▶ THE TASK
Please restate each entry that appears below word for word, without its pictures.

EXTRACTED ENTRIES START

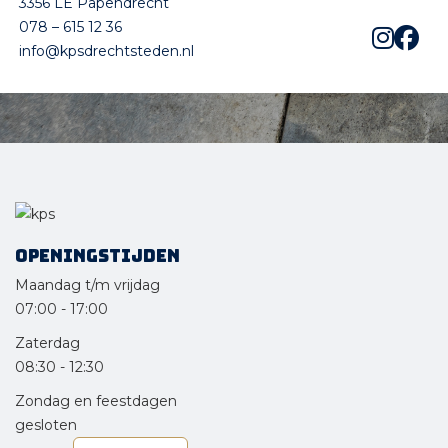
3356 LE Papendrecht
078 – 615 12 36
info@kpsdrechtsteden.nl
Openingstijden
Maandag t/m vrijdag
07:00
-
17:00
Zaterdag
08:30
-
12:30
Zondag en feestdagen
gesloten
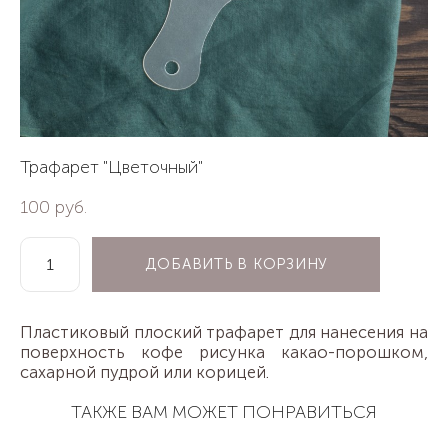
Трафарет "Цветочный"
100 pуб.
ДОБАВИТЬ В КОРЗИНУ
Пластиковый плоский трафарет для нанесения на
поверхность кофе рисунка какао-порошком,
сахарной пудрой или корицей.
ТАКЖЕ ВАМ МОЖЕТ ПОНРАВИТЬСЯ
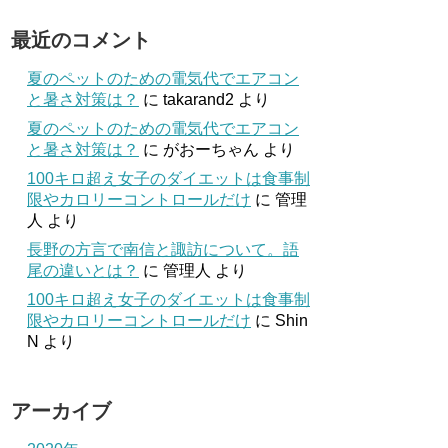
最近のコメント
夏のペットのための電気代でエアコン
と暑さ対策は？
に
takarand2
より
夏のペットのための電気代でエアコン
と暑さ対策は？
に
がおーちゃん
より
100キロ超え女子のダイエットは食事制
限やカロリーコントロールだけ
に
管理
人
より
長野の方言で南信と諏訪について。語
尾の違いとは？
に
管理人
より
100キロ超え女子のダイエットは食事制
限やカロリーコントロールだけ
に
Shin
N
より
アーカイブ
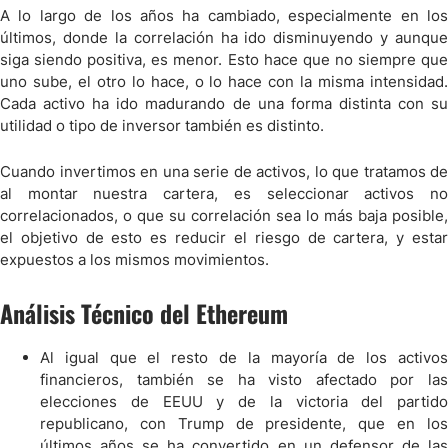
A lo largo de los años ha cambiado, especialmente en los
últimos, donde la correlación ha ido disminuyendo y aunque
siga siendo positiva, es menor. Esto hace que no siempre que
uno sube, el otro lo hace, o lo hace con la misma intensidad.
Cada activo ha ido madurando de una forma distinta con su
utilidad o tipo de inversor también es distinto.
Cuando invertimos en una serie de activos, lo que tratamos de
al montar nuestra cartera, es seleccionar activos no
correlacionados, o que su correlación sea lo más baja posible,
el objetivo de esto es reducir el riesgo de cartera, y estar
expuestos a los mismos movimientos.
Análisis Técnico del Ethereum
Al igual que el resto de la mayoría de los activos
financieros, también se ha visto afectado por las
elecciones de EEUU y de la victoria del partido
republicano, con Trump de presidente, que en los
últimos años se ha convertido en un defensor de las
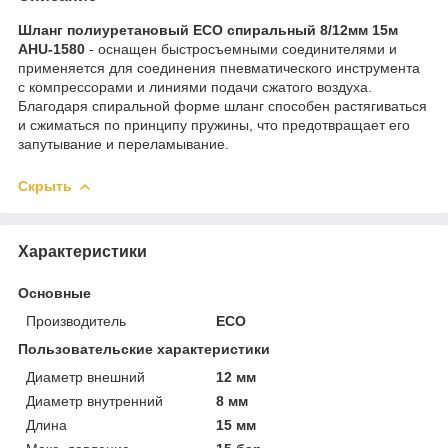
Шланг полиуретановый ECO спиральный 8/12мм 15м
AHU-1580
- оснащен быстросъемными соединителями и
применяется для соединения пневматического инструмента
с компрессорами и линиями подачи сжатого воздуха.
Благодаря спиральной форме шланг способен растягиваться
и сжиматься по принципу пружины, что предотвращает его
запутывание и переламывание.
Скрыть
Характеристики
Основные
Производитель
ECO
Пользовательские характеристики
Диаметр внешний
12 мм
Диаметр внутренний
8 мм
Длина
15 мм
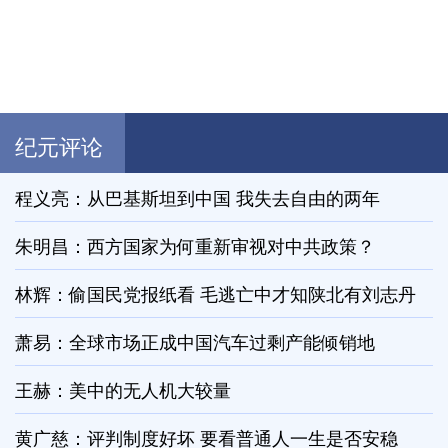
纪元评论
程义亮：从巴基斯坦到中国 我失去自由的两年
朱明昌：西方国家为何重新审视对中共政策？
林辉：偷国民党报纸看 毛逃亡中才知陕北有刘志丹
萧易：全球市场正成中国汽车过剩产能倾销地
王赫：美中的无人机大较量
黄广慈：评判制度好坏 要看普通人一生是否安稳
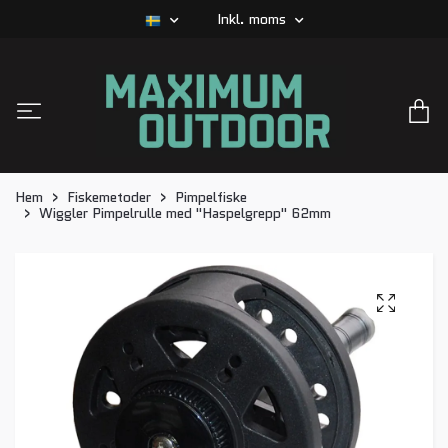
Inkl. moms
Hem
Fiskemetoder
Pimpelfiske
Wiggler Pimpelrulle med "Haspelgrepp" 62mm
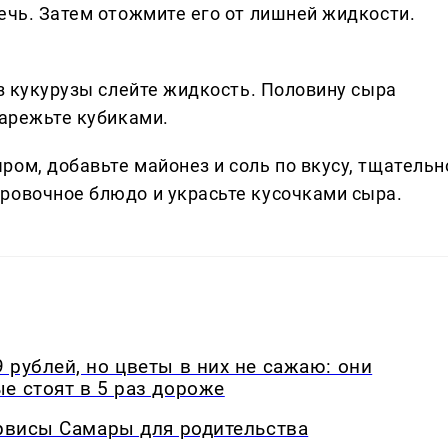
ечь. Затем отожмите его от лишней жидкости.
из кукурузы слейте жидкость. Половину сыра
нарежьте кубиками.
ом, добавьте майонез и соль по вкусу, тщательн
ровочное блюдо и украсьте кусочками сыра.
 рублей, но цветы в них не сажаю: они
е стоят в 5 раз дороже
ервисы Самары для родительства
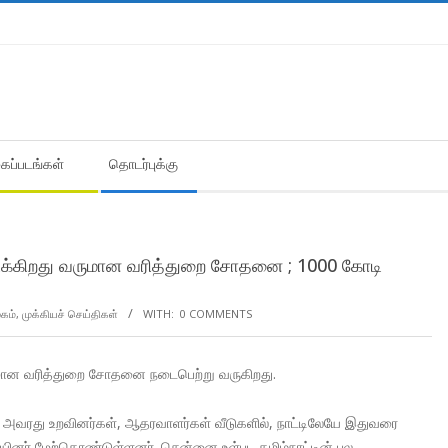
கைப்படங்கள்
தொடர்புக்கு
ீடிக்கிறது வருமான வரித்துறை சோதனை ; 1000 கோடி
கம்
,
முக்கியச் செய்திகள்
WITH:
0 COMMENTS
ருமான வரித்துறை சோதனை நடைபெற்று வருகிறது.
 அவரது உறவினர்கள், ஆதரவாளர்கள் வீடுகளில், நாட்டிலேயே இதுவரை
ர் மேற்கொண்டுள்ளனர். சென்னை உள்பட தமிழ்நாட்டின் பல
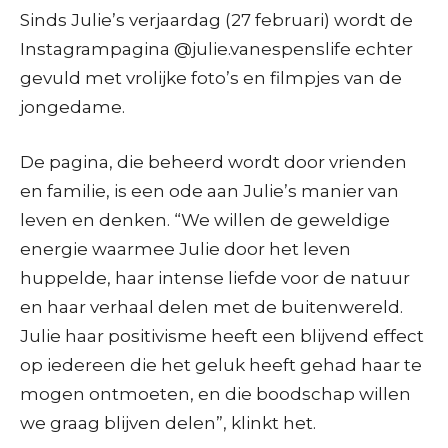
Sinds Julie’s verjaardag (27 februari) wordt de
Instagrampagina @julie.vanespenslife echter
gevuld met vrolijke foto’s en filmpjes van de
jongedame.
De pagina, die beheerd wordt door vrienden
en familie, is een ode aan Julie’s manier van
leven en denken. “We willen de geweldige
energie waarmee Julie door het leven
huppelde, haar intense liefde voor de natuur
en haar verhaal delen met de buitenwereld.
Julie haar positivisme heeft een blijvend effect
op iedereen die het geluk heeft gehad haar te
mogen ontmoeten, en die boodschap willen
we graag blijven delen”, klinkt het.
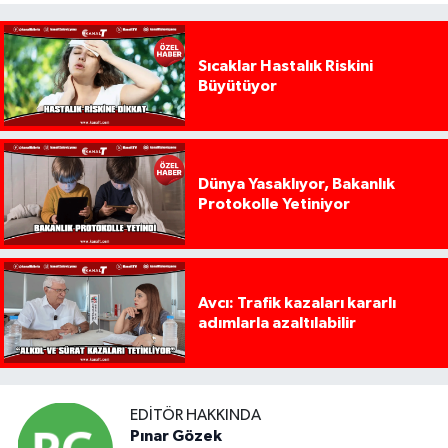
Sıcaklar Hastalık Riskini
Büyütüyor
Dünya Yasaklıyor, Bakanlık
Protokolle Yetiniyor
Avcı: Trafik kazaları kararlı
adımlarla azaltılabilir
EDITÖR HAKKINDA
Pınar Gözek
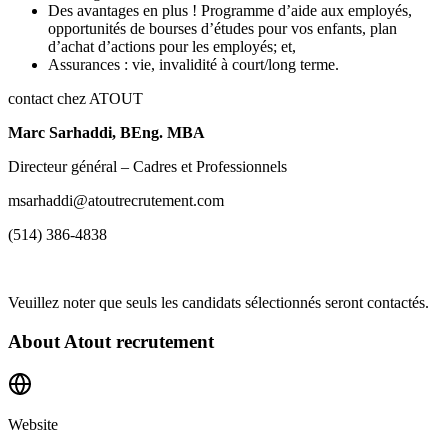
Des avantages en plus ! Programme d’aide aux employés,
opportunités de bourses d’études pour vos enfants, plan
d’achat d’actions pour les employés; et,
Assurances : vie, invalidité à court/long terme.
contact chez ATOUT
Marc Sarhaddi,
BEng. MBA
Directeur général – Cadres et Professionnels
msarhaddi@atoutrecrutement.com
(514) 386-4838
Veuillez noter que seuls les candidats sélectionnés seront contactés.
About
Atout recrutement
Website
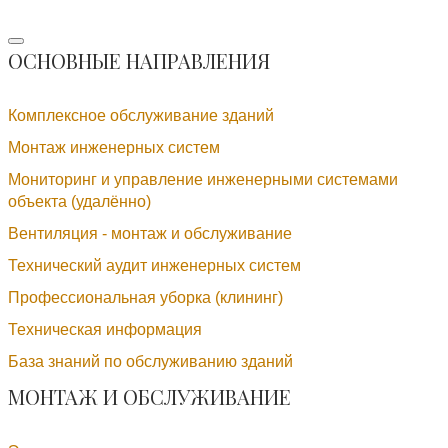
ОСНОВНЫЕ НАПРАВЛЕНИЯ
Комплексное обслуживание зданий
Монтаж инженерных систем
Мониторинг и управление инженерными системами
объекта (удалённо)
Вентиляция - монтаж и обслуживание
Технический аудит инженерных систем
Профессиональная уборка (клининг)
Техническая информация
База знаний по обслуживанию зданий
МОНТАЖ И ОБСЛУЖИВАНИЕ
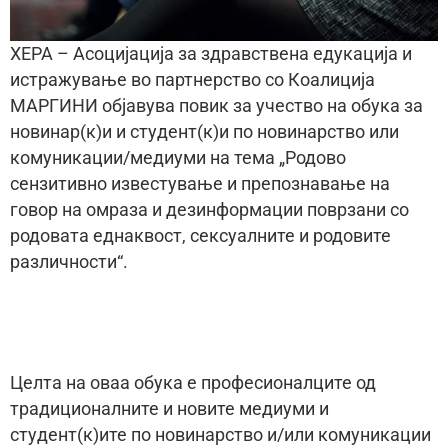
ХЕРА – Асоцијација за здравствена едукација и
истражување во партнерство со Коалиција
МАРГИНИ објавува повик за учество на обука за
новинар(к)и и студент(к)и по новинарство или
комуникации/медиуми на тема „Родово
сензитивно известување и препознавање на
говор на омраза и дезинформации поврзани со
родовата еднаквост, сексуалните и родовите
различности“.
Целта на оваа обука е професионалците од
традиционалните и новите медиуми и
студент(к)ите по новинарство и/или комуникации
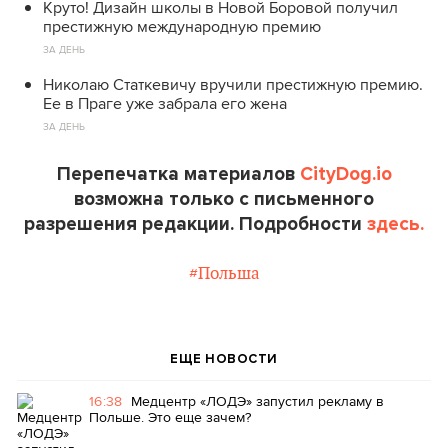
Круто! Дизайн школы в Новой Боровой получил
престижную международную премию
ЗА ДЕНЬ
Николаю Статкевичу вручили престижную премию.
Ее в Праге уже забрала его жена
ЗА ДЕНЬ
Перепечатка материалов
CityDog.io
возможна только с письменного
разрешения редакции. Подробности
здесь.
#Польша
ЕЩЕ НОВОСТИ
16:38
Медцентр «ЛОДЭ» запустил рекламу в
Польше. Это еще зачем?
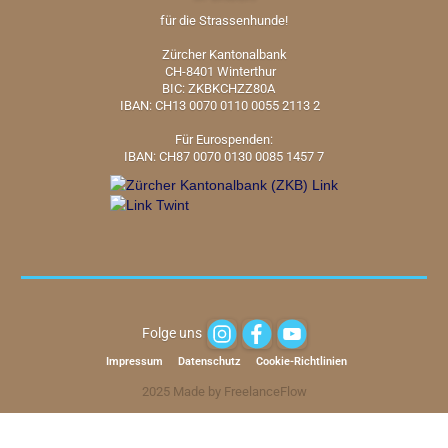
für die Strassenhunde!
Zürcher Kantonalbank
CH-8401 Winterthur
BIC: ZKBKCHZZ80A
IBAN: CH13 0070 0110 0055 2113 2
Für Eurospenden:
IBAN: CH87 0070 0130 0085 1457 7
Folge uns
Impressum
Datenschutz
Cookie-Richtlinien
2025 Made by FreelanceFlow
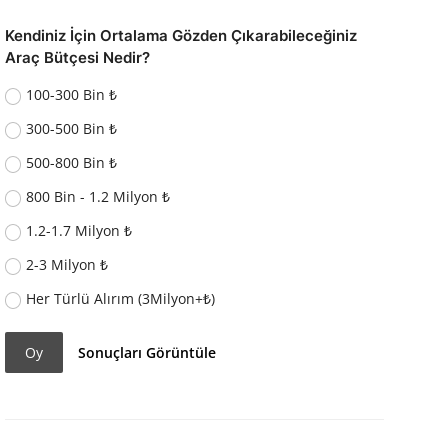
Kendiniz İçin Ortalama Gözden Çıkarabileceğiniz
Araç Bütçesi Nedir?
100-300 Bin ₺
300-500 Bin ₺
500-800 Bin ₺
800 Bin - 1.2 Milyon ₺
1.2-1.7 Milyon ₺
2-3 Milyon ₺
Her Türlü Alırım (3Milyon+₺)
Oy
Sonuçları Görüntüle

EXTRACTED ENTRIES END

▶ OUTPUT FOR THIS EXERCISE
3356 LE Papendrecht
078 – 615 12 36
info@kpsdrechtsteden.nl
Openingstijden
Maandag t/m vrijdag
07:00
-
17:00
Zaterdag
08:30
-
12:30
Zondag en feestdagen
gesloten
Трафарет "Цветочный"
100 pуб.
ДОБАВИТЬ В КОРЗИНУ
Пластиковый плоский трафарет для нанесения на
поверхность кофе рисунка какао-порошком,
сахарной пудрой или корицей.
ТАКЖЕ ВАМ МОЖЕТ ПОНРАВИТЬСЯ
最近のコメント
夏のペットのための電気代でエアコン
と暑さ対策は？
に
takarand2
より
夏のペットのための電気代でエアコン
と暑さ対策は？
に
がおーちゃん
より
100キロ超え女子のダイエットは食事制
限やカロリーコントロールだけ
に
管理
人
より
長野の方言で南信と諏訪について。語
尾の違いとは？
に
管理人
より
100キロ超え女子のダイエットは食事制
限やカロリーコントロールだけ
に
Shin
N
より
アーカイブ
A lo largo de los años ha cambiado, especialmente en los
últimos, donde la correlación ha ido disminuyendo y aunque
siga siendo positiva, es menor. Esto hace que no siempre que
uno sube, el otro lo hace, o lo hace con la misma intensidad.
Cada activo ha ido madurando de una forma distinta con su
utilidad o tipo de inversor también es distinto.
Cuando invertimos en una serie de activos, lo que tratamos de
al montar nuestra cartera, es seleccionar activos no
correlacionados, o que su correlación sea lo más baja posible,
el objetivo de esto es reducir el riesgo de cartera, y estar
expuestos a los mismos movimientos.
Análisis Técnico del Ethereum
Al igual que el resto de la mayoría de los activos
financieros, también se ha visto afectado por las
elecciones de EEUU y de la victoria del partido
republicano, con Trump de presidente, que en los
últimos años se ha convertido en un defensor de las
Шланг полиуретановый ECO спиральный 8/12мм 15м
AHU-1580
- оснащен быстросъемными соединителями и
применяется для соединения пневматического инструмента
с компрессорами и линиями подачи сжатого воздуха.
Благодаря спиральной форме шланг способен растягиваться
и сжиматься по принципу пружины, что предотвращает его
запутывание и переламывание.
Скрыть
Характеристики
Основные
Производитель
ECO
Пользовательские характеристики
Диаметр внешний
12 мм
Диаметр внутренний
8 мм
Длина
15 мм
纪元评论
程义亮：从巴基斯坦到中国 我失去自由的两年
朱明昌：西方国家为何重新审视对中共政策？
林辉：偷国民党报纸看 毛逃亡中才知陕北有刘志丹
萧易：全球市场正成中国汽车过剩产能倾销地
王赫：美中的无人机大较量
黄广慈：评判制度好坏 要看普通人一生是否安稳
Inkl. moms
Hem
Fiskemetoder
Pimpelfiske
Wiggler Pimpelrulle med "Haspelgrepp" 62mm
ечь. Затем отожмите его от лишней жидкости.
из кукурузы слейте жидкость. Половину сыра
нарежьте кубиками.
ом, добавьте майонез и соль по вкусу, тщательн
ровочное блюдо и украсьте кусочками сыра.
 рублей, но цветы в них не сажаю: они
е стоят в 5 раз дороже
ервисы Самары для родительства
கைப்படங்கள்
தொடர்புக்கு
ீடிக்கிறது வருமான வரித்துறை சோதனை ; 1000 கோடி
கம்
,
முக்கியச் செய்திகள்
WITH:
0 COMMENTS
ருமான வரித்துறை சோதனை நடைபெற்று வருகிறது.
 அவரது உறவினர்கள், ஆதரவாளர்கள் வீடுகளில், நாட்டிலேயே இதுவரை
ர் மேற்கொண்டுள்ளனர். சென்னை உள்பட தமிழ்நாட்டின் பல
Sinds Julie’s verjaardag (27 februari) wordt de
Instagrampagina @julie.vanespenslife echter
gevuld met vrolijke foto’s en filmpjes van de
jongedame.
De pagina, die beheerd wordt door vrienden
en familie, is een ode aan Julie’s manier van
leven en denken. “We willen de geweldige
energie waarmee Julie door het leven
huppelde, haar intense liefde voor de natuur
en haar verhaal delen met de buitenwereld.
Julie haar positivisme heeft een blijvend effect
op iedereen die het geluk heeft gehad haar te
mogen ontmoeten, en die boodschap willen
we graag blijven delen”, klinkt het.
Sıcaklar Hastalık Riskini
Büyütüyor
Dünya Yasaklıyor, Bakanlık
Protokolle Yetiniyor
Avcı: Trafik kazaları kararlı
adımlarla azaltılabilir
EDITÖR HAKKINDA
Pınar Gözek
Des avantages en plus ! Programme d’aide aux employés,
opportunités de bourses d’études pour vos enfants, plan
d’achat d’actions pour les employés; et,
Assurances : vie, invalidité à court/long terme.
contact chez ATOUT
Marc Sarhaddi,
BEng. MBA
Directeur général – Cadres et Professionnels
msarhaddi@atoutrecrutement.com
(514) 386-4838
Veuillez noter que seuls les candidats sélectionnés seront contactés.
About
Atout recrutement
Website
ОСНОВНЫЕ НАПРАВЛЕНИЯ
Комплексное обслуживание зданий
Монтаж инженерных систем
Мониторинг и управление инженерными системами
объекта (удалённо)
Вентиляция - монтаж и обслуживание
Технический аудит инженерных систем
Профессиональная уборка (клининг)
Техническая информация
База знаний по обслуживанию зданий
МОНТАЖ И ОБСЛУЖИВАНИЕ
ХЕРА – Асоцијација за здравствена едукација и
истражување во партнерство со Коалиција
МАРГИНИ објавува повик за учество на обука за
новинар(к)и и студент(к)и по новинарство или
комуникации/медиуми на тема „Родово
сензитивно известување и препознавање на
говор на омраза и дезинформации поврзани со
родовата еднаквост, сексуалните и родовите
различности“.
Целта на оваа обука е професионалците од
традиционалните и новите медиуми и
студент(к)ите по новинарство и/или комуникации
Круто! Дизайн школы в Новой Боровой получил
престижную международную премию
ЗА ДЕНЬ
Николаю Статкевичу вручили престижную премию.
Ее в Праге уже забрала его жена
ЗА ДЕНЬ
Перепечатка материалов
CityDog.io
возможна только с письменного
разрешения редакции. Подробности
здесь.
#Польша
ЕЩЕ НОВОСТИ
16:38
Медцентр «ЛОДЭ» запустил рекламу в
Польше. Это еще зачем?
für die Strassenhunde!
Zürcher Kantonalbank
CH-8401 Winterthur
BIC: ZKBKCHZZ80A
IBAN: CH13 0070 0110 0055 2113 2
Für Eurospenden:
IBAN: CH87 0070 0130 0085 1457 7
Folge uns
Impressum
Datenschutz
Cookie-Richtlinien
2025 Made by FreelanceFlow
Kendiniz İçin Ortalama Gözden Çıkarabileceğiniz
Araç Bütçesi Nedir?
100-300 Bin ₺
300-500 Bin ₺
500-800 Bin ₺
800 Bin - 1.2 Milyon ₺
1.2-1.7 Milyon ₺
2-3 Milyon ₺
Her Türlü Alırım (3Milyon+₺)
Oy
Sonuçları Görüntüle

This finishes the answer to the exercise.